Today, I had the opportunity to do a homestay in a traditional Ghanaian village. I was really excited to learn more about the local life of people here in Ghana and while that did occur, much of the experience turned into something else entirely.

It’s been a constant conversation on the ship about giving gifts to local children, be it money, candy, or otherwise. Yes, it makes us feel good for a few seconds when the kids are happy to see us, happy to pose for pictures, and happy to take what we have. But what are the long term effects of American tourists coming in, showering these children with candy and trinkets then leaving just as quickly as we came? What does this say about Americans and what local kids should expect when they meet them? I was told that the children in this village were explicitly told not to beg and if caught doing so, they got in big trouble with their parents. Children would come up to us when no one was looking and whisper, “Give me a pencil.” Each time it happened, it cheapened my experience that much more. While there weren’t any kids in the household I was staying in, I felt that these children weren’t interested in interacting with us, they were looking to get something out of the deal by us being here.  A pencil, a sticker, something they can call their own or barter with if the need arises. This interaction in particular, was especially disturbing.

Kid: Give me a pencil.
Me: No
Kid: Give me money.
Me: No
Kid: Give me a machine gun.
Me: A machine gun?
Kid: Yes
Me: No

Now if constantly asking for pencils and candy says something about what we’re putting out there as Americans, what on Earth does asking for a machine gun say about us? I haven’t the foggiest.

Saturday, April 6, 2013

Go for the Beads

Takoradi, Ghana


Today, we did a tour of the highlights of the Takoradi area in Ghana. This included a wide variety of experiences-everything from a national park known for its series of suspension bridges over a rainforest to touring two slave castles. You read that right. Slave castles.

Let’s start with the good news first, shall we? We drove about two hours to Kakum National Park. It is a National Park chock full of rainforest and suspension bridges. My friend Willard ended up behind a young girl, who as it turns out, is deathly terrified of heights.
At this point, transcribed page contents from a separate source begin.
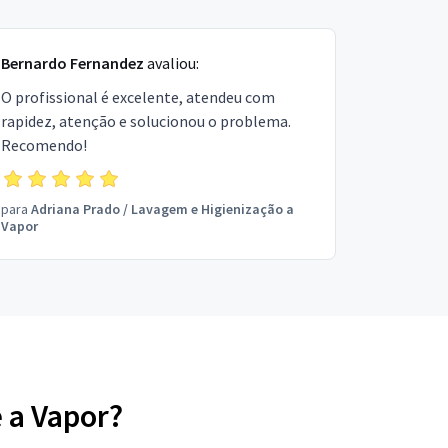
Bernardo Fernandez
avaliou:
O profissional é excelente, atendeu com
rapidez, atenção e solucionou o problema.
Recomendo!
para
Adriana Prado
/
Lavagem e Higienização a
Vapor
 a Vapor?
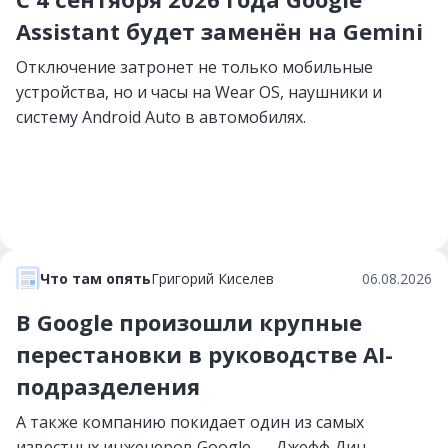
Assistant будет заменён на Gemini
Отключение затронет не только мобильные
устройства, но и часы на Wear OS, наушники и
систему Android Auto в автомобилях.
Что там опять
Григорий Киселев
06.08.2026
В Google произошли крупные
перестановки в руководстве AI-
подразделения
А также компанию покидает один из самых
известных инженеров Google — Джефф Дин.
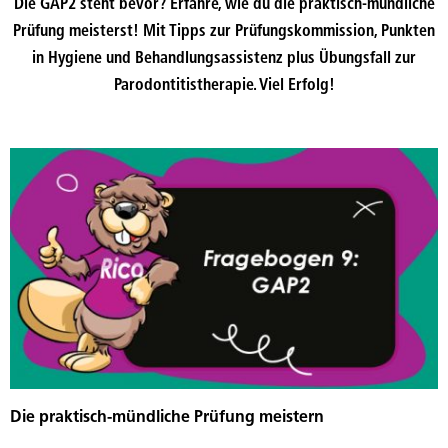
Die GAP2 steht bevor? Erfahre, wie du die praktisch-mündliche
Prüfung meisterst! Mit Tipps zur Prüfungskommission, Punkten
in Hygiene und Behandlungsassistenz plus Übungsfall zur
Parodontitistherapie. Viel Erfolg!
Die praktisch-mündliche Prüfung meistern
There was a series of 7 suspension bridges, each one slightly more terrifying than the next for someone who is afraid of heights. At first, Willard was just offering words of encouragement to help her across. Then she asked me to walk in front of her, still keeping him behind her. We did our best to talk to her, in order to keep her mind off of things. She was dressed in her Sunday best, complete with fancy patent leather shoes, perfect for church or, you know, traversing rope bridges over top of a rainforest. We learned her name was Benedict and it was her 12th birthday.  Some birthday gift for someone who is afraid of heights, if you ask me. It went from, “Hey, let’s walk across some rope bridges!” to a really sweet memory that I won’t soon forget.

Now for the not so fun, albeit important, part. We also visited two slave castles, the Cape Coast Castle and the Elmina Castle. Both of these were where poor, unsuspecting Africans await their fate as slaves to be taken to Europe and America. Sure, you learn about slavery in school, but it seems so far removed from life as we know it. To see where people, actual human beings, were kept as slaves and sent off to an unknown fate in a faraway place was sobering to say the least. Some of these people were captured by the Europeans and some were even sold to the Europeans by their own people, tribes who had lost in civil war to an opposing tribe or debtors who were paying off their debts via indentured servitude. Sometimes the most impactful and important parts of our history are hardest to comprehend.

On a less depressing note, we learned a fun fact about the laws of attraction in Ghana. Our tour guide told us that the sound of kissing is not a turn on in Ghana, but rather it’s the sound of women’s beads clanking together that is a real turn on for men. So if you’re looking to hook a hottie in Ghana, go for the beads.